For the full benchmark data and other-GPU comparisons, see /check/ltx-video-2-3/rx-7900-xtx.

Troubleshooting

LTX-2.3 stalls at "Requested to load LTXAV" and then OOMs (the headline 7900 XTX trap)

This is the dominant 7900 XTX failure mode and it is not about running out of 24 GB — it is ROCm's memory manager mishandling the large LTX weight load. An RX 7900 XTX / ROCm 7.2 owner reports LTX 2.3 "stalls during Requested to load LTXAV" and that a clean launch "always crashes with OOMs" (Issue #13730). Fixes, in order:

  1. Launch with --disable-pinned-memory --disable-async-offload --disable-dynamic-vram — the exact working config from the Issue #13730 reporter. This alone clears the stall for most users.
  2. Add --disable-smart-memory to force idle weights and the Gemma encoder out to system RAM (cli_args.py: "Force ComfyUI to agressively offload to regular ram..."). Needs ample RAM (64 GB recommended).
  3. Confirm --disable-pinned-memory is present. It is the single most-cited flag for this class of failure on the 7900 XTX — a second owner confirms LTX crashes without it and runs with it (Issue #11949), and AMD's ComfyUI-Radeon guide recommends it for low-memory configs.

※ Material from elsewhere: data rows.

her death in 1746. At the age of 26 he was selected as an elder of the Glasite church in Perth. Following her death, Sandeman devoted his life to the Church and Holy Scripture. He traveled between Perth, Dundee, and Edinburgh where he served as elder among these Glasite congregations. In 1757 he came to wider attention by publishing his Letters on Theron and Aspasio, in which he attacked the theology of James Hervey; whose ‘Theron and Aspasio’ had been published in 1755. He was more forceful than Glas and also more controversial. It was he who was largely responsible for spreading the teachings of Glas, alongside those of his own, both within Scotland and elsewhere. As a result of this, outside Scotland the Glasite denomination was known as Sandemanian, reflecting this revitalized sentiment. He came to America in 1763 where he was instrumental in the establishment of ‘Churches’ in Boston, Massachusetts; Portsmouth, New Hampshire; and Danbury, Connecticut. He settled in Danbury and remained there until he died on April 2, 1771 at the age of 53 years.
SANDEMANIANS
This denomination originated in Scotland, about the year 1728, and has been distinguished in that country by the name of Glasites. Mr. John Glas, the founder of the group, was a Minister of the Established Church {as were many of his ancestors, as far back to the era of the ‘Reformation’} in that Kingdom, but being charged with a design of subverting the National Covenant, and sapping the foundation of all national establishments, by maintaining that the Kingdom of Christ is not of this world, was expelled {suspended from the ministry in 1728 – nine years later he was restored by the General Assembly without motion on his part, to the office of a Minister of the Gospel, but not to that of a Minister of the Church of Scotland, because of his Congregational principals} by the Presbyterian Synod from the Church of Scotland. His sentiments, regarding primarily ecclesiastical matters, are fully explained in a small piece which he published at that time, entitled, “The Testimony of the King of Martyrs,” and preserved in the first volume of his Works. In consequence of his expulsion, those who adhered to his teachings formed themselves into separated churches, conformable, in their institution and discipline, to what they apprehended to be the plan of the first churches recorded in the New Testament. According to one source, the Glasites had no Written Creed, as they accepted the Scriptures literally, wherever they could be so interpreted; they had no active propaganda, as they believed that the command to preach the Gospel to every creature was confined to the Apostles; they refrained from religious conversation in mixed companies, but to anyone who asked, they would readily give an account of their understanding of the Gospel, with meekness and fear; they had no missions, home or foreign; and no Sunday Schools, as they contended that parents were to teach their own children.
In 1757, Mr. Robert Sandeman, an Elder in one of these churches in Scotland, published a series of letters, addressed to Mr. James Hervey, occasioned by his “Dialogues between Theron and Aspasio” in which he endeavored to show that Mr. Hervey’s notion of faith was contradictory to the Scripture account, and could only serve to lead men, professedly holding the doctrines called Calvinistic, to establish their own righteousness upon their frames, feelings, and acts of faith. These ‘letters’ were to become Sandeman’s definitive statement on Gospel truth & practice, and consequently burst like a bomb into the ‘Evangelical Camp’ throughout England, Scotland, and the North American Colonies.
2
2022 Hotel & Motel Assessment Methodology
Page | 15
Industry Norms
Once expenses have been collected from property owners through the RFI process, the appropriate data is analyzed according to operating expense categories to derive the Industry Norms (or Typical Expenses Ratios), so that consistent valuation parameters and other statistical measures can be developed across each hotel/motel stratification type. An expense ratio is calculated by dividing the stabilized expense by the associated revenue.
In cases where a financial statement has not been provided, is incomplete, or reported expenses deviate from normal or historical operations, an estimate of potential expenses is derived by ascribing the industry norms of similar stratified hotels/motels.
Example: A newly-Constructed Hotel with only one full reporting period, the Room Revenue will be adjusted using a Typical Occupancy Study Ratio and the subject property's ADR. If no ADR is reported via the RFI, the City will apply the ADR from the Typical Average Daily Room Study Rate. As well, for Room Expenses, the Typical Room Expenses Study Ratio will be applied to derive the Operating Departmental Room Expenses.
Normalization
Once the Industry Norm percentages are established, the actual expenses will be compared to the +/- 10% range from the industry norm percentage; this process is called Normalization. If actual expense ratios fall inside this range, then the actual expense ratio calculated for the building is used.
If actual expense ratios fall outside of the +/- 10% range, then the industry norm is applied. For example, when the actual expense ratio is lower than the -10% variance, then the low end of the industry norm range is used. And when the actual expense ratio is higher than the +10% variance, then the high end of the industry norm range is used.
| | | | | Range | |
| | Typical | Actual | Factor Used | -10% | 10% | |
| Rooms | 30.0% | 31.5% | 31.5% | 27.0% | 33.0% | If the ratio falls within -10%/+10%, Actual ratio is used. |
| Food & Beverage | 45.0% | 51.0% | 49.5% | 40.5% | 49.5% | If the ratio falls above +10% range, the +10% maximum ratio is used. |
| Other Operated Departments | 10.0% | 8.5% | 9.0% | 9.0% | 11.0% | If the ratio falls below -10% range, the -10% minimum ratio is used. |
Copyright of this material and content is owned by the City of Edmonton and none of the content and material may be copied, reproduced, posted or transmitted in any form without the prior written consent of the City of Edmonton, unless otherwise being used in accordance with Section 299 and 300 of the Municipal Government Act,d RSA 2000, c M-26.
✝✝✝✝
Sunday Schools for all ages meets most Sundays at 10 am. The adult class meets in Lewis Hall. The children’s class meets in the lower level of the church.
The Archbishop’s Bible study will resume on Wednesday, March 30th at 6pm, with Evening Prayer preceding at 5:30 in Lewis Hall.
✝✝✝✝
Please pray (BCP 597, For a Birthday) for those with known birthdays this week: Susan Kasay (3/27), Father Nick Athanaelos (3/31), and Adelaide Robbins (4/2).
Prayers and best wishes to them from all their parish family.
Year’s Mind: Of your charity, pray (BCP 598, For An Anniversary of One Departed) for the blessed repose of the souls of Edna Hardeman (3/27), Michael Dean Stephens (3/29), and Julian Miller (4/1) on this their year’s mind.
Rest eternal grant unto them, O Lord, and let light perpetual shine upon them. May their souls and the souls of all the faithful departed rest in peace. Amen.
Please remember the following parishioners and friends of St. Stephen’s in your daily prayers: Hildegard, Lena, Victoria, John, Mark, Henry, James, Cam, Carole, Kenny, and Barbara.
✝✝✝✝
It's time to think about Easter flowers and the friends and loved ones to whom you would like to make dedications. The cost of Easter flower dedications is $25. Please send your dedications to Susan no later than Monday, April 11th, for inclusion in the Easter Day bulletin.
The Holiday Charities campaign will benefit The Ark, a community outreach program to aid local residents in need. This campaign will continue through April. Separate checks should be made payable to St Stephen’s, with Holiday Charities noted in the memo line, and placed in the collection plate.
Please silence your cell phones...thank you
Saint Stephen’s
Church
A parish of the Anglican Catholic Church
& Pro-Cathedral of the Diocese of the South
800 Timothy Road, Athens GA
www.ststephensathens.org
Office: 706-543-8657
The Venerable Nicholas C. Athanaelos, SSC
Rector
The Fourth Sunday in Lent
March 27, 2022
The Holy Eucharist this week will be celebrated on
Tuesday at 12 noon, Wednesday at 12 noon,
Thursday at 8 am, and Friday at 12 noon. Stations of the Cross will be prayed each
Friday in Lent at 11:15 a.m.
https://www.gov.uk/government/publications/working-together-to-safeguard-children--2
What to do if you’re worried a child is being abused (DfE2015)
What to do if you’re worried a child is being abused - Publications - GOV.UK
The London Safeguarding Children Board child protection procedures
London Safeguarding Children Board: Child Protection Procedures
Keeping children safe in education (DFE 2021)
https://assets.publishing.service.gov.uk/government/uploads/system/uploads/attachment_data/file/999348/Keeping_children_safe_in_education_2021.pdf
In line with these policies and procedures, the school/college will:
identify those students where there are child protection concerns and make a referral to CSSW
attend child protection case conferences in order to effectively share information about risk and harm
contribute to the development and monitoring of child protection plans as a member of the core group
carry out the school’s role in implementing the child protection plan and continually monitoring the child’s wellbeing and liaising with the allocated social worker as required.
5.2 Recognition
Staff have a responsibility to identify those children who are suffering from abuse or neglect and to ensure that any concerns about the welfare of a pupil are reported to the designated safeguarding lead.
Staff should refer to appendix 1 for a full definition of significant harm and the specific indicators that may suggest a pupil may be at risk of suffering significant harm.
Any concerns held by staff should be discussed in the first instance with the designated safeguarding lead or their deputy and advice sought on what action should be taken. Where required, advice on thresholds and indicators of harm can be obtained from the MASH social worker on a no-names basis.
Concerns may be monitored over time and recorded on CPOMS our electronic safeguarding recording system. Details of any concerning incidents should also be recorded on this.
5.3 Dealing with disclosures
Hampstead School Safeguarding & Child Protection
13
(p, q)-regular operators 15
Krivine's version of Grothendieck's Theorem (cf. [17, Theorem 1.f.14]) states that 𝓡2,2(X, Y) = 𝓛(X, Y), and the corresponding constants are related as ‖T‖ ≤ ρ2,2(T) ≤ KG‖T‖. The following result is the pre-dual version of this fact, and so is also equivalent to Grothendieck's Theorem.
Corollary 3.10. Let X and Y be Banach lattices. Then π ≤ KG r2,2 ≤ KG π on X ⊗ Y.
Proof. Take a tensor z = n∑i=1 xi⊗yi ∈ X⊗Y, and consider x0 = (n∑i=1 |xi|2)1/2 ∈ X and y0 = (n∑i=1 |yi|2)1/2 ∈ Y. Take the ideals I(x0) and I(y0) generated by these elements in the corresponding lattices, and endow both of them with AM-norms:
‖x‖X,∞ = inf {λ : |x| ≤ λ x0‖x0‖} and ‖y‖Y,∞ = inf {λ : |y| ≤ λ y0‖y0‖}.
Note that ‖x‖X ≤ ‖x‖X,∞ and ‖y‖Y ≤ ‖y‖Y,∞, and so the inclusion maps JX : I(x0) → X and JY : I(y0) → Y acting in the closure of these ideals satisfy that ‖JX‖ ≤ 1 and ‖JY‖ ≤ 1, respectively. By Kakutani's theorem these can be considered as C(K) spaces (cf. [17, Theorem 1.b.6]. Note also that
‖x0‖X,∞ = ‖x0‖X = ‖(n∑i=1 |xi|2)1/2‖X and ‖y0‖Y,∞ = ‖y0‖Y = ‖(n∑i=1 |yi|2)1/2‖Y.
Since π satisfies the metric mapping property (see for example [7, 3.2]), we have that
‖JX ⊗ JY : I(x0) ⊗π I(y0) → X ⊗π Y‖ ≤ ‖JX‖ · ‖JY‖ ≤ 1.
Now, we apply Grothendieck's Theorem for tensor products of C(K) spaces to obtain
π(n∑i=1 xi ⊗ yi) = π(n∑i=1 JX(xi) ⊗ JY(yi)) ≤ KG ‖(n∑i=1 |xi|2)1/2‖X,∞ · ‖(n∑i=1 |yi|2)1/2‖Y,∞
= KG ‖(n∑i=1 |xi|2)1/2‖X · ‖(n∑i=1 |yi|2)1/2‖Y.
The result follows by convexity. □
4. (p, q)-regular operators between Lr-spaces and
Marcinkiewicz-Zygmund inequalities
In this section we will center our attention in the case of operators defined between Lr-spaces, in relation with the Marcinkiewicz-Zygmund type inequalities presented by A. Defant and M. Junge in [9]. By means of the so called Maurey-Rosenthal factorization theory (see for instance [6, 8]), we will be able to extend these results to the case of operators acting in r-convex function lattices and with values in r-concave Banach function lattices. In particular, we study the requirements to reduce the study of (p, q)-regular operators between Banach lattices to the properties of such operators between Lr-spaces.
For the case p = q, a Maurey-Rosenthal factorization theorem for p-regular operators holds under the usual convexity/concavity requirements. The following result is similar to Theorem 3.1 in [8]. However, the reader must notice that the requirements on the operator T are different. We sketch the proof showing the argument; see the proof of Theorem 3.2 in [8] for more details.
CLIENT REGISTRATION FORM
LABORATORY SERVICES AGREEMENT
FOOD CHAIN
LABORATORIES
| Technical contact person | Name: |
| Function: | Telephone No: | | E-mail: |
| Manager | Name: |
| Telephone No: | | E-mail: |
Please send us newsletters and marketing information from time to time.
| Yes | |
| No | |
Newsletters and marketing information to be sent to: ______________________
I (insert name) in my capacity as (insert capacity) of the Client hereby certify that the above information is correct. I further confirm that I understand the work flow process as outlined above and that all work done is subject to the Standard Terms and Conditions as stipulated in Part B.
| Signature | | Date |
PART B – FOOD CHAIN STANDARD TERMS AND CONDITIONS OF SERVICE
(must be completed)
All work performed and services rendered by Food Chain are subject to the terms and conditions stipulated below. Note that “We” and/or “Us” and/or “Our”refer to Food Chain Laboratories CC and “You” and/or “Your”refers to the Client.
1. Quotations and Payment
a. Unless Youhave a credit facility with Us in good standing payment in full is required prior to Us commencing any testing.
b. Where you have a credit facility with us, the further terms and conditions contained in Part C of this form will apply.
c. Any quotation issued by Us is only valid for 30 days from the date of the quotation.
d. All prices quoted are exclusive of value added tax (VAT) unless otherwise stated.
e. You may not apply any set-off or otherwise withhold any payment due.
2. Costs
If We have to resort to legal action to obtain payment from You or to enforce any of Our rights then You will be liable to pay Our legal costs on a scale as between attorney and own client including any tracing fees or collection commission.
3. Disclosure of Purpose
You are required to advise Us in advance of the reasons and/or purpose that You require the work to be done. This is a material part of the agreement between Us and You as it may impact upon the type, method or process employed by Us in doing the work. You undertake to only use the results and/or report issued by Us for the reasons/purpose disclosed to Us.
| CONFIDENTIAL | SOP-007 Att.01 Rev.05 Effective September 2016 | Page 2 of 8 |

The same reporter notes LTX "works flawlessly on NVIDIA 3090" but needs these workarounds on AMD — this is a ROCm smart-memory/pinned-memory interaction, documented as the go-to fix for large video-model loads on RDNA3.

"Torch not compiled with CUDA enabled"

A CUDA build of PyTorch got installed instead of the ROCm build. Per the ComfyUI README troubleshooting note, uninstall and reinstall against the ROCm wheel index:

pip uninstall torch
pip install torch torchvision torchaudio --index-url https://download.pytorch.org/whl/rocm7.2

torch.cuda.is_available() should return True even on AMD — ROCm presents under the cuda device namespace via HIP.

Do not install xformers or FlashAttention on this card

HF and ComfyUI guides written for NVIDIA frequently suggest pip install xformers or a FlashAttention wheel. On RDNA3 these are the wrong path: the ROCm xformers fork is limited (no FP32, head-dim ≤ 256), and consumer-card CK FlashAttention builds routinely fail on gfx1100. ComfyUI already routes attention through PyTorch SDPA on this stack — stick with the default. There is likewise no FP8 path here: RDNA3 has no FP8 hardware, so an FP8 LTX checkpoint upcasts to BF16/FP16 with no memory win. Use the GGUF integer quants for the memory savings instead.

Encoder is slow on CPU

Forcing the Gemma 3 12B encoder to RAM (via --disable-smart-memory / low-VRAM modes) makes the text-encode pass slow. The Lightricks node ships an "LTXV Audio Text Encoder Loader" that a community user reports loads Gemma "8x times faster then normal loader" (sic) (ComfyUI-LTXVideo Issue #303 comment). Swap the default Gemma loader for it where available.

Audio-video output not synchronized

LTX-2.3 produces synchronized video + audio in a single model per the Lightricks/LTX-2.3 card. The non-audio workflows produce silent video — load the audio-enabled workflow from example_workflows/2.3/ in ComfyUI-LTXVideo if you need sound.

common questions
How much VRAM does LTX Video 2.3 need?

About 24 GB — the minimum this recipe targets.

Which GPUs is LTX Video 2.3 tested on?

RX 7900 XTX (24 GB).

How hard is this setup?

Advanced — follow the steps above.